[Begin]

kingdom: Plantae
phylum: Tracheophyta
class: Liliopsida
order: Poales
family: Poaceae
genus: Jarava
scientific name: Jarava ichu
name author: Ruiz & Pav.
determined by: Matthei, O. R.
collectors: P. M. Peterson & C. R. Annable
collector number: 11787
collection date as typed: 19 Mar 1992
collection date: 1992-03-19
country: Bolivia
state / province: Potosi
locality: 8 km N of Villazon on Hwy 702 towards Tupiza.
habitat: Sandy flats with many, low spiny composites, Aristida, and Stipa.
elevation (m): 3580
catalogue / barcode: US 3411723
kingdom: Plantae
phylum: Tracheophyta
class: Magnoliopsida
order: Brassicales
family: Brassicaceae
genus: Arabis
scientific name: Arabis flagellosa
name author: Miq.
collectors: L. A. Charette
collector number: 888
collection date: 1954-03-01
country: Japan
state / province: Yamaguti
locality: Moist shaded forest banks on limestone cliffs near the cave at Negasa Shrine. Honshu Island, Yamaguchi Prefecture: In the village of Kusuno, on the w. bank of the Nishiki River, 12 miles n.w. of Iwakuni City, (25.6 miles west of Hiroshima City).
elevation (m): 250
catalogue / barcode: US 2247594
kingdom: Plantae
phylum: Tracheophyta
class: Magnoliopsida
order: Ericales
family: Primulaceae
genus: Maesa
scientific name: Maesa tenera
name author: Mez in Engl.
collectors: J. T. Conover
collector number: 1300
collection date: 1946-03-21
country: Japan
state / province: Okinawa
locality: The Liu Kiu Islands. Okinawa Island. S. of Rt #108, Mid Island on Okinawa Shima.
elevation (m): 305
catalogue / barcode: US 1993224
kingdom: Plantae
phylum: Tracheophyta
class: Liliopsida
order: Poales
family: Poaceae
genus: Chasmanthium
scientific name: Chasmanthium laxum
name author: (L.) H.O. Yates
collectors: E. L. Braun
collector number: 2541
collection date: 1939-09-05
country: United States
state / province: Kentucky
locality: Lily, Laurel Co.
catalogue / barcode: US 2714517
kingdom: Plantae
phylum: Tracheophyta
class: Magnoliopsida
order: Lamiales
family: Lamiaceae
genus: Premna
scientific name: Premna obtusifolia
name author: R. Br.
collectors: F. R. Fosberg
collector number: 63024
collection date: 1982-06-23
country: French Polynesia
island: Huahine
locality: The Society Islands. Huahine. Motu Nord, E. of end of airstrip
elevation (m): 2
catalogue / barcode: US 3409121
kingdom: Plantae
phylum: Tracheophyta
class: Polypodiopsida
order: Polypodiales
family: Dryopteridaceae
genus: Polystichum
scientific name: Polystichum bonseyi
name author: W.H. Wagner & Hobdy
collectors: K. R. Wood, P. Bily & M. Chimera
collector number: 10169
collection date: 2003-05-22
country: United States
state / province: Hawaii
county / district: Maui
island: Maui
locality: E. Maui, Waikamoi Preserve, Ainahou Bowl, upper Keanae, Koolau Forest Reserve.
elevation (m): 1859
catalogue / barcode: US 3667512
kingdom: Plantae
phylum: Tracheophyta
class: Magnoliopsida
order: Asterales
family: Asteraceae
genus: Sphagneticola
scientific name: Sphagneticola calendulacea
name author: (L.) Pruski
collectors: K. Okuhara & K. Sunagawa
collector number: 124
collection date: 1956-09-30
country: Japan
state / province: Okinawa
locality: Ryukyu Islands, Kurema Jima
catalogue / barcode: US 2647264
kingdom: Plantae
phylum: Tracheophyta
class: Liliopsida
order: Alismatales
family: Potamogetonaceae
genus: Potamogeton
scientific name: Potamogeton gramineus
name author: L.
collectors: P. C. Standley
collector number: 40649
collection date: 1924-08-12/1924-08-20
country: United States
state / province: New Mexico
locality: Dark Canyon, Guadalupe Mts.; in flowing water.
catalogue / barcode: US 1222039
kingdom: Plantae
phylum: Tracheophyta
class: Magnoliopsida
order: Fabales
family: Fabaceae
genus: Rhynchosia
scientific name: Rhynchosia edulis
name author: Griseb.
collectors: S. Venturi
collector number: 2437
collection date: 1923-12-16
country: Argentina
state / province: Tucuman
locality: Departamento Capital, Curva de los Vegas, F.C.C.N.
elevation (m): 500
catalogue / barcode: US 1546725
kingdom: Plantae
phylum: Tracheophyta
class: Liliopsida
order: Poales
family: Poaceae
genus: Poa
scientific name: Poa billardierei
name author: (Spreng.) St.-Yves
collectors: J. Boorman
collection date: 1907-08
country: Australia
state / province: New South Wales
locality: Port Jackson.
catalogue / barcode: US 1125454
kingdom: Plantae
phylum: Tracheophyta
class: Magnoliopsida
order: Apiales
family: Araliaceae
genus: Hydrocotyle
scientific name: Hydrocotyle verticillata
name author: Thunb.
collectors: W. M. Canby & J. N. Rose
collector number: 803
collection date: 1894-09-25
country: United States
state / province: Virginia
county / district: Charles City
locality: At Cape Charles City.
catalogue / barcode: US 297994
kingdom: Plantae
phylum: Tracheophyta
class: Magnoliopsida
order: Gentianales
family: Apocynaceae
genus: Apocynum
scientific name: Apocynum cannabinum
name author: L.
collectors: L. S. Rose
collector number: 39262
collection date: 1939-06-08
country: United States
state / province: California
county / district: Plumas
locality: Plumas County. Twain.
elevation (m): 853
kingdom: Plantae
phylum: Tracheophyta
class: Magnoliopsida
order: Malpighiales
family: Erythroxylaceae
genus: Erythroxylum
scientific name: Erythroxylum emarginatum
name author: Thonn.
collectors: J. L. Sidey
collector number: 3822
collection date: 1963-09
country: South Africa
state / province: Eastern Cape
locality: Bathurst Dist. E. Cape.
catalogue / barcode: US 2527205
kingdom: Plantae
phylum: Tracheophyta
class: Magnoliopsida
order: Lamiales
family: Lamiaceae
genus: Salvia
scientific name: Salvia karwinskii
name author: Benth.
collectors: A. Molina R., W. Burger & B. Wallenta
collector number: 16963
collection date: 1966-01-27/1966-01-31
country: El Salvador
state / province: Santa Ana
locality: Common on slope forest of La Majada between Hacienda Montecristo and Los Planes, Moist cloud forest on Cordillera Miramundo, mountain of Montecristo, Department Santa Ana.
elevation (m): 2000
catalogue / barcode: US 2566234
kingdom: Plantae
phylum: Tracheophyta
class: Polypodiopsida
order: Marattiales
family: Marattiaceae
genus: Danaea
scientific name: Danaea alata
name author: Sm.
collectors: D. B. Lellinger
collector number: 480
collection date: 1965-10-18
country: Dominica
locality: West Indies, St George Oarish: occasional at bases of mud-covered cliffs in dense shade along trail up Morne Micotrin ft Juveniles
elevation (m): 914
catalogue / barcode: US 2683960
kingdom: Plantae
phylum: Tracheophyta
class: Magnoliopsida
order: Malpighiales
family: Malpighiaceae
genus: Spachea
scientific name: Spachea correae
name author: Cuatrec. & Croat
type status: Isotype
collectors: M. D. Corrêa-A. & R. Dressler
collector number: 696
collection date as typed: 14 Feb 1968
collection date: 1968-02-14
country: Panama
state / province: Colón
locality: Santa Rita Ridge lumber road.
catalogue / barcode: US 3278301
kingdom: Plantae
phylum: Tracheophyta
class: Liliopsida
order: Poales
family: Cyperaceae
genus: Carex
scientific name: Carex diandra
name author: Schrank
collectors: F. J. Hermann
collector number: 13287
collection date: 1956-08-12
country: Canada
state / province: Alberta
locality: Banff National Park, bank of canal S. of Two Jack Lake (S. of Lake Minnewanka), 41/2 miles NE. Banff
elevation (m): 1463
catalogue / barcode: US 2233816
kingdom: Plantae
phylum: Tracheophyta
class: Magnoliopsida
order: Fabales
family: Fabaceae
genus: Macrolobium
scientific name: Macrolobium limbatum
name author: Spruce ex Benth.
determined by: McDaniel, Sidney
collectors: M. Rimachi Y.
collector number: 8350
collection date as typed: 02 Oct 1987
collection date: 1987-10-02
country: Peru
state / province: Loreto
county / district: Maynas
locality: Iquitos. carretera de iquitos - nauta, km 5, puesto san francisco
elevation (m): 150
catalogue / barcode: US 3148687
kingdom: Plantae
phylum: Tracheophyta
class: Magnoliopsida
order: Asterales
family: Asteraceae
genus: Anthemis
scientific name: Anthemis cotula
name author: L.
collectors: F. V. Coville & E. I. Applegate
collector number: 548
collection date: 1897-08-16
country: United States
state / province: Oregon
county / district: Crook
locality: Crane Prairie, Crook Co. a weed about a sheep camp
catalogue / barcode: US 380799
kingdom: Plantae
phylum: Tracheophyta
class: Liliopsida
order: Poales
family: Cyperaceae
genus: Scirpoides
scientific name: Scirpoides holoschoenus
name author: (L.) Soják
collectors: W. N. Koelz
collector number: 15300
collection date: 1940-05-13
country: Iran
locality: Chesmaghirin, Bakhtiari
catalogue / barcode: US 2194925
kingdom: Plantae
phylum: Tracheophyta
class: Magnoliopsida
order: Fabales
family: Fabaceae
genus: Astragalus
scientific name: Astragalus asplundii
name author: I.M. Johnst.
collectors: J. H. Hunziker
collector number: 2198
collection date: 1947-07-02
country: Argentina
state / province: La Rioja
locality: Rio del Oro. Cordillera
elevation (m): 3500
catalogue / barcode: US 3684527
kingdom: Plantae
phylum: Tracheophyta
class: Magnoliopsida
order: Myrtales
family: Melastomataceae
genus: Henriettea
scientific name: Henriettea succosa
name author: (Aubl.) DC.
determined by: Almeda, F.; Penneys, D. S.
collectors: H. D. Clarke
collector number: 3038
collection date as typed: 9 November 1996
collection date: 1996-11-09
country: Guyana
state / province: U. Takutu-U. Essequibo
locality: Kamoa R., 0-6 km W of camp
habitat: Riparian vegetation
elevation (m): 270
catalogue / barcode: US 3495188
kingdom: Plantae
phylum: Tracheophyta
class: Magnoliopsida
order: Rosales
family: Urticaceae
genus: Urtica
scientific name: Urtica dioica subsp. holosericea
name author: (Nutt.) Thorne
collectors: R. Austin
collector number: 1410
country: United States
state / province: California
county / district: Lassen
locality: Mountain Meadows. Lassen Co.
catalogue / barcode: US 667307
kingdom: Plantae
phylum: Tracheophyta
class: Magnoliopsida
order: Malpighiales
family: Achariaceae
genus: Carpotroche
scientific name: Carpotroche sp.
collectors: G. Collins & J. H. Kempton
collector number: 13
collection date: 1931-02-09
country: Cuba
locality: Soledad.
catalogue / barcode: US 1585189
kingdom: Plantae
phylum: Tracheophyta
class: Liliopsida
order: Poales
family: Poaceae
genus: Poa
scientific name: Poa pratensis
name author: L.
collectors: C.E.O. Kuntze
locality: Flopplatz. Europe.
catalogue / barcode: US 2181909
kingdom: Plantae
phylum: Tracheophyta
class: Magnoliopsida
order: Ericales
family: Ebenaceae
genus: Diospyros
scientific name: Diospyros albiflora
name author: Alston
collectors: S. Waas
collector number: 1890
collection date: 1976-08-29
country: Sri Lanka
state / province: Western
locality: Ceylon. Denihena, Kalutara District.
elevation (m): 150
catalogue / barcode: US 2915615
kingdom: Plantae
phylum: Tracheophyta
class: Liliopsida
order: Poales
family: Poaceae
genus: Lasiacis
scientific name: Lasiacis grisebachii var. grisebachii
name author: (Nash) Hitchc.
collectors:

[End]

• Written exercise:
Copy the listing from the line with "locality: Departamento Capital, Curva" up to and including the line with "country: Australia", and replace "catalogue" with "catalog". Leave everything else the same.

• Response to the exercise:
locality: Departamento Capital, Curva de los Vegas, F.C.C.N.
elevation (m): 500
catalog / barcode: US 1546725
kingdom: Plantae
phylum: Tracheophyta
class: Liliopsida
order: Poales
family: Poaceae
genus: Poa
scientific name: Poa billardierei
name author: (Spreng.) St.-Yves
collectors: J. Boorman
collection date: 1907-08
country: Australia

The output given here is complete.